You’ve seen the photos of neon-orange skies, melted cars, entire towns flattened. You’ve read the harrowing accounts of attempts to escape immediate danger. Unlike those in neighboring counties and across the West, our house is not literally on fire. We haven’t lost all of our belongings, and we didn’t have to evacuate. Our suitcases are still half packed, filled with treasured children’s books and preschool art, diapers, clothes, and family photos.

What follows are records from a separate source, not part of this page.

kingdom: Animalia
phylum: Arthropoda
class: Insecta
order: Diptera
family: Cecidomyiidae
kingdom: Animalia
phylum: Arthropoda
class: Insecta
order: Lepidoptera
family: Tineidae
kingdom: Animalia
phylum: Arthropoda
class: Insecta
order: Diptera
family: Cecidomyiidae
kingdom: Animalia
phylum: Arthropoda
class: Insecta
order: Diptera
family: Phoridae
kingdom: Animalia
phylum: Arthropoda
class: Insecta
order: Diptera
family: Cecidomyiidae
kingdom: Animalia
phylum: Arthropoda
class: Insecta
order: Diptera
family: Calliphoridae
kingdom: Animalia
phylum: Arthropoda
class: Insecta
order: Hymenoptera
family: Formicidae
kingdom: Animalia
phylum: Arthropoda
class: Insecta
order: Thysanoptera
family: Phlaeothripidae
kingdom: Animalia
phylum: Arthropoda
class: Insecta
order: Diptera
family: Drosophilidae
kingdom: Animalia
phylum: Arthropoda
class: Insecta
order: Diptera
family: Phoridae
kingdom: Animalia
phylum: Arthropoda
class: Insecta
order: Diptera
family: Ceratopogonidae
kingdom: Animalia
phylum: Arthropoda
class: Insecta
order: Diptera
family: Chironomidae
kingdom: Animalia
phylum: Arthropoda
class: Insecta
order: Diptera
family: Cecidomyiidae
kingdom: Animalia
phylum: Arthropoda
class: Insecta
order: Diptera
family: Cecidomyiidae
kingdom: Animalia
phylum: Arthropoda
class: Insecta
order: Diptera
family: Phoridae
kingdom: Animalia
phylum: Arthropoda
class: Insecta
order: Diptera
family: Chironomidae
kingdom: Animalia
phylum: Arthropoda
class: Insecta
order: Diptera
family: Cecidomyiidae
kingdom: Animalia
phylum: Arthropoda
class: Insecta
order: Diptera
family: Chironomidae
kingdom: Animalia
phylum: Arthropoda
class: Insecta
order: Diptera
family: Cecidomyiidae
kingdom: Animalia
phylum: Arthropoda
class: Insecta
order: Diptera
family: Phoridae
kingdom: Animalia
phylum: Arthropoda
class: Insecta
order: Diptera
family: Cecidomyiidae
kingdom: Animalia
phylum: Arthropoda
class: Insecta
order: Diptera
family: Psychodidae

That threat has passed — at least in my neighborhood in Portland, for now — but the smoke is so thick that the air is off-the-charts hazardous and seeping inside. Our eyes burn and our throats feel like they do on the first day of a cold. I can hear my husband’s coughing fits from behind the closed door of the room where he tries to work. Our 2-year-old son’s little voice is scratchy, like he’s hoarse from screaming or illness.
Air purifiers are mostly sold out online, and the local hardware store’s air-filter aisles are all empty, picked clean. These realities loomed large when a friend texted me an uncredited image macro from Instagram that depicted simmering certain herbs in water on the stove, claiming it would fill our homes with humidity and absorb some of the smoke particles. I knew immediately I would try it, simply because I had the materials.
We have a giant rosemary bush in our otherwise-lovely backyard, and while I think of this plant as a nuisance, and rosemary in general as too niche of an herb, I was suddenly grateful it existed. When friends on the East Coast checked in on us, I texted them a photo of the rosemary peeking out from the big pot of water, as though the kitchen scene’s domesticity could prove that we had everything under control.
Feeling almost autumnal, I added lemons to “my brew.” An Instagram scroll revealed I was not the only one doing this — all across the West Coast, it seemed, the pots were determined and simmering. I did wonder if the many trips to the backyard, closing and opening the door twice every time I went to snip branches of rosemary for our beautiful science experiment, were more detrimental than just … not doing the herb water. But if we didn’t make the herb water, what else would we do? Think about how some version of this is how so many people on this planet live, and many more will in the near future?
The minor relief rosemary granted turned out to be short-lived: On Tuesday, the Washington State Department of Health debunked herb simmering, which, it turns out, has the potential to do more harm than good. I turned off the burner of the stove, glad I’d chosen a lesser herb as my placebo, because I never want to smell rosemary again. The sun is still an eerie orange, hidden by a cloud of smoke. But as of yesterday afternoon, the air-quality level in Portland dropped from Hazardous, where it had been for days, to Very Unhealthy.
We have dealt with wildfire smoke in other years I’ve lived here, ash raining down, and the sky a frightening shade. This time, though, felt different. When we rushed around the house packing up our documents and medications, I was sure the fires would spread and burn down our house. Why wouldn’t they, after everything else?
When they didn’t, what I felt wasn’t that we overreacted or were foolish. What I thought was, Okay, that was good practice. Because it will happen again soon, and probably worse.